Ditcheva (14-0) is set to face Sumiko Inaba (8-1) in the co-main event of the inaugural PFL Africa card this Saturday in Cape Town, South Africa. After competing eight times across 2023 and 2024 to win both the PFL Europe and Global tournaments, “Dangerous” enters this weekend’s bout coming off the longest break of her professional career.

During her time away, the 26-year-old watched her American Top Team training partner, Kayla Harrison (19-1 MMA, 3-0 UFC), submit Julianna Peña to capture the UFC bantamweight title—adding yet another accolade to her already impressive resume.

Harrison, a former Olympic gold medalist and two-time PFL world champion, only made her UFC debut in April of last year but has quickly cemented herself as one of the sport’s elite fighters.

“Yeah, it’s crazy. I’ve actually got goosebumps when you think about it,” Ditcheva told MMA Fighting. “Like her journey through MMA, or just through martial arts sport has been crazy.

“After she won out there was loads of things online, I was just reading it all because, for me, a journey like that — Olympic gold medalist, comes to PFL, cleans everyone out there. Goes to UFC, cleans everyone out there. Within two or three fights, she’s got the UFC belt. That journey that she’s been on is absolutely crazy.”

In the wake of her bantamweight title victory at UFC 316 in June, Harrison detailed the extremes she had to go to in order to compete at 135 pounds – two full weight classes below the division she won her PFL title in.

“For 15 weeks I’m on a diet,” she said. “Every day I walk 6 miles, bike 2 hours, orswim for an hour and a half. That’s on top of the 2 other training sessions I do each day. It’s really hard.

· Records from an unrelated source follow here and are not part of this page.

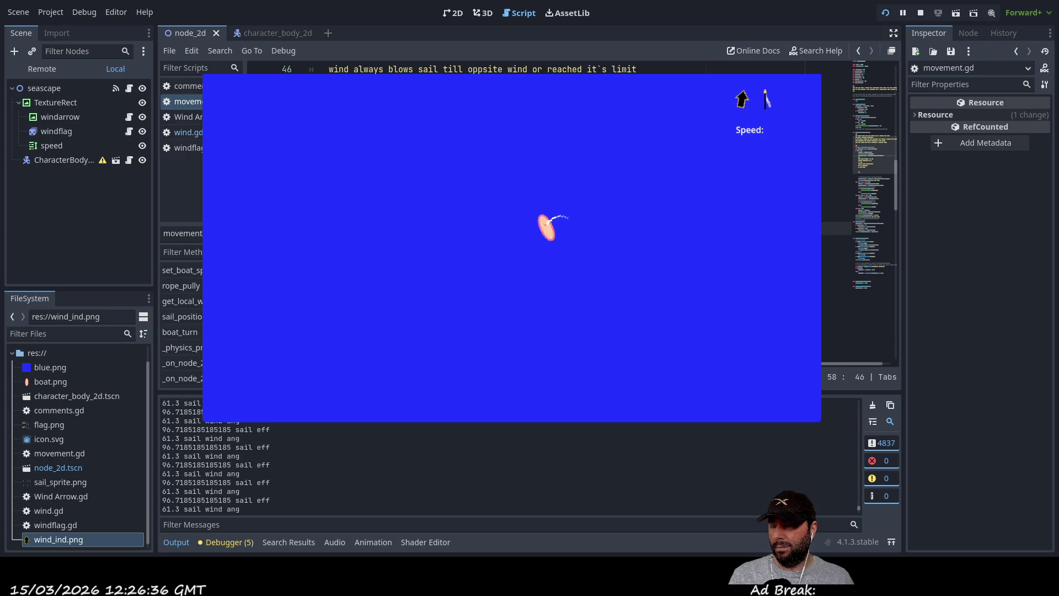
key(Down)
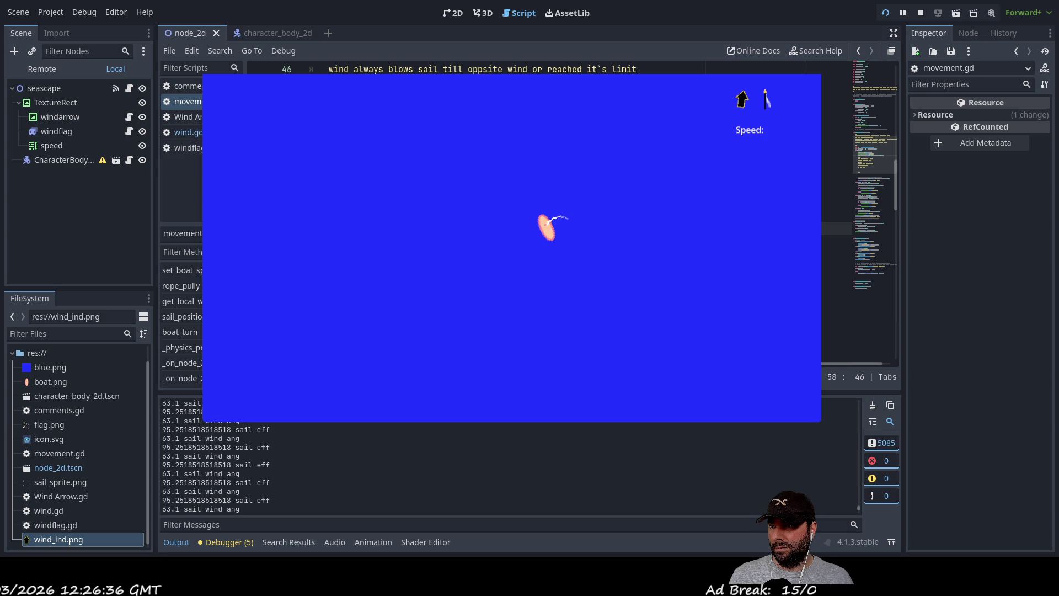
key(Up)
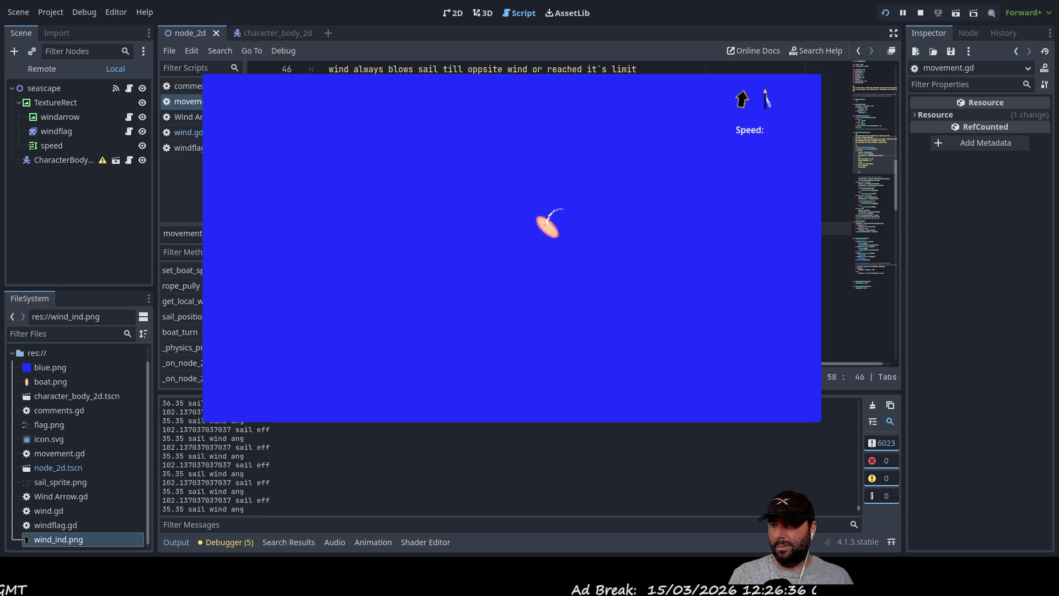
key(Down)
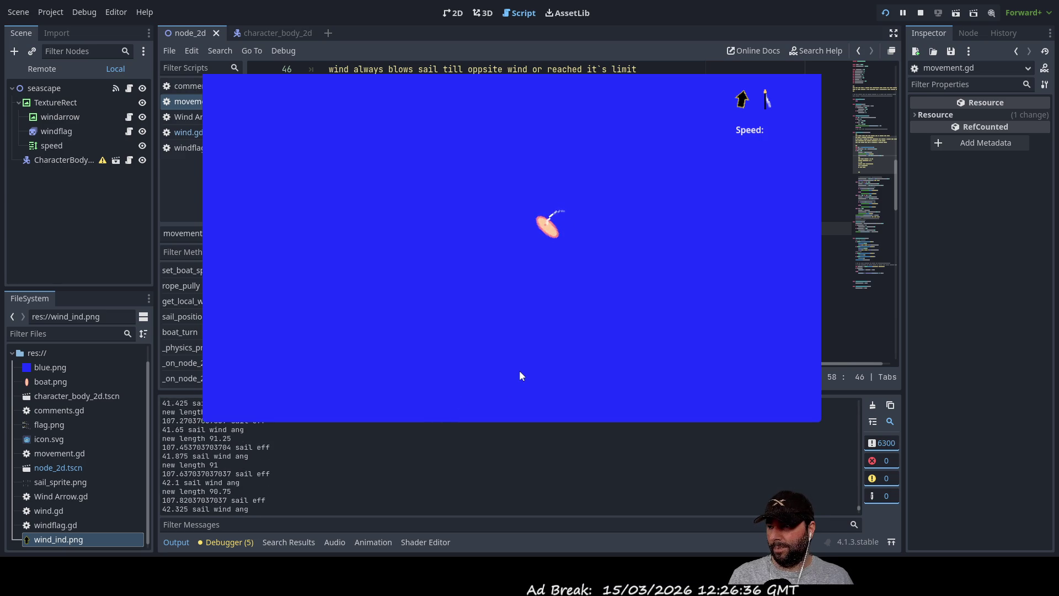
key(Up)
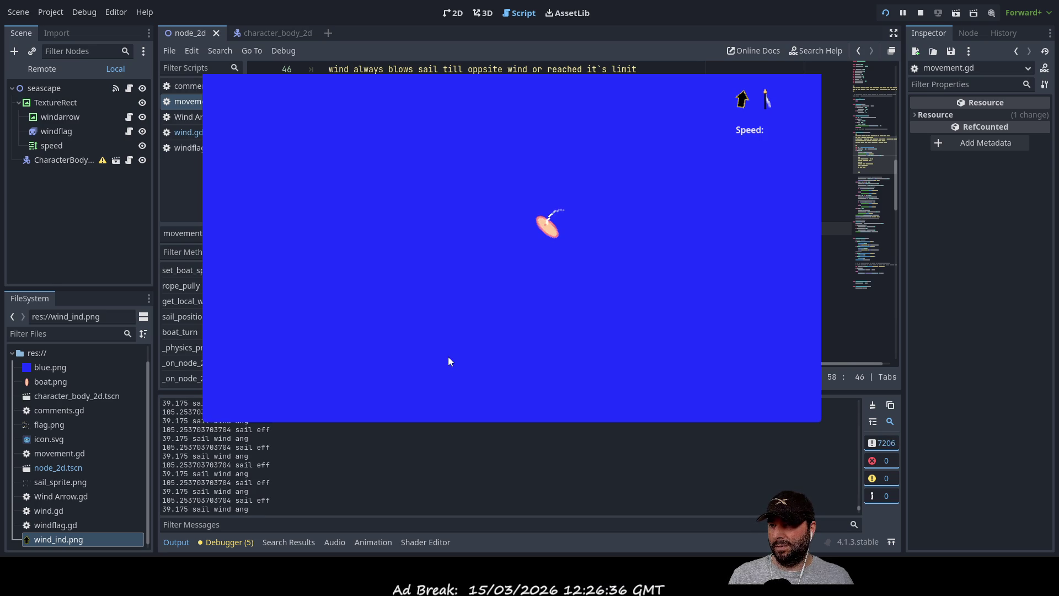
key(Down)
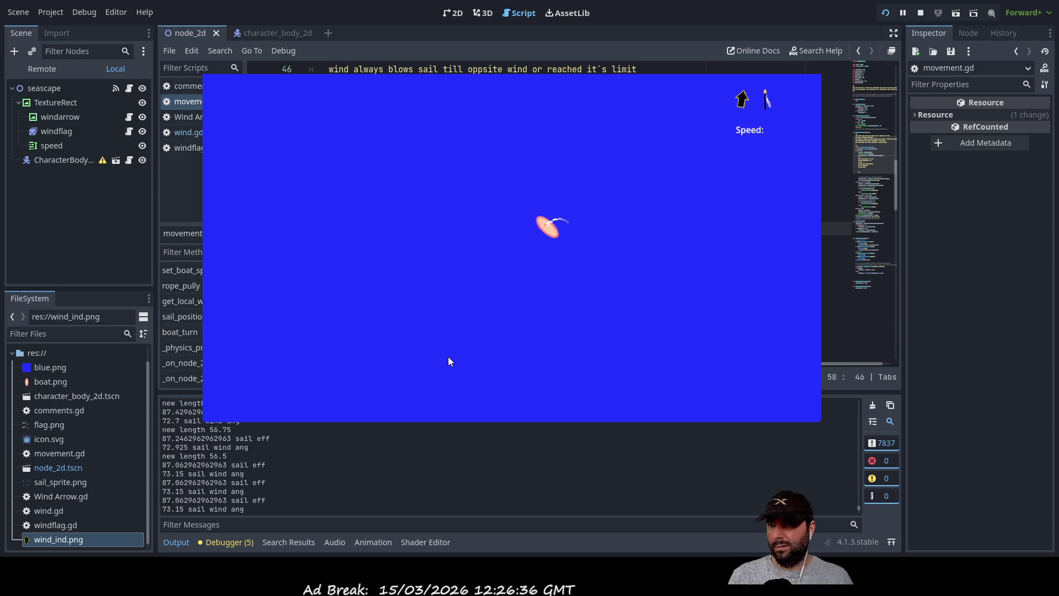
key(Up)
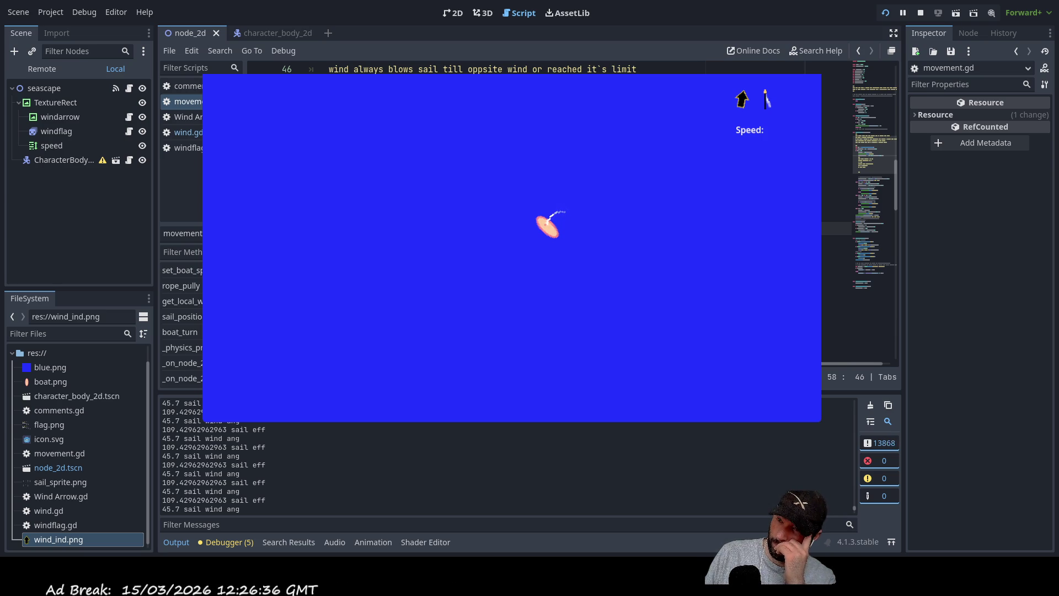
Step: Shorten the rope, turn the boat left and right through several headings, then stop the game
key(Down)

I just have to keep telling myself that it’s chosen suffering and that it’ll be worth it.”

Ditcheva, who has rapidly become one of the biggest names in women’s mixed martial arts, says she’s been deeply inspired by Harrison’s relentless work ethic.

“The weight cuts, the dedication she’s got to training, when she’s saying in these interviews, she’s not missed a day running or biking, that girl is in the gym every morning, every afternoon, and between them sessions, she’s walking, she’s running,” Ditcheva explained. “She’s the hardest worker in that gym.

“So to have someone like that around us and set such an example like that for us girls in the gym is like second to none. That’s why we’re the best, best gym in the world because we’ve got examples like that around us. How can we not be inspired and want to keep working hard when we see people like Kayla Harrison doing that?”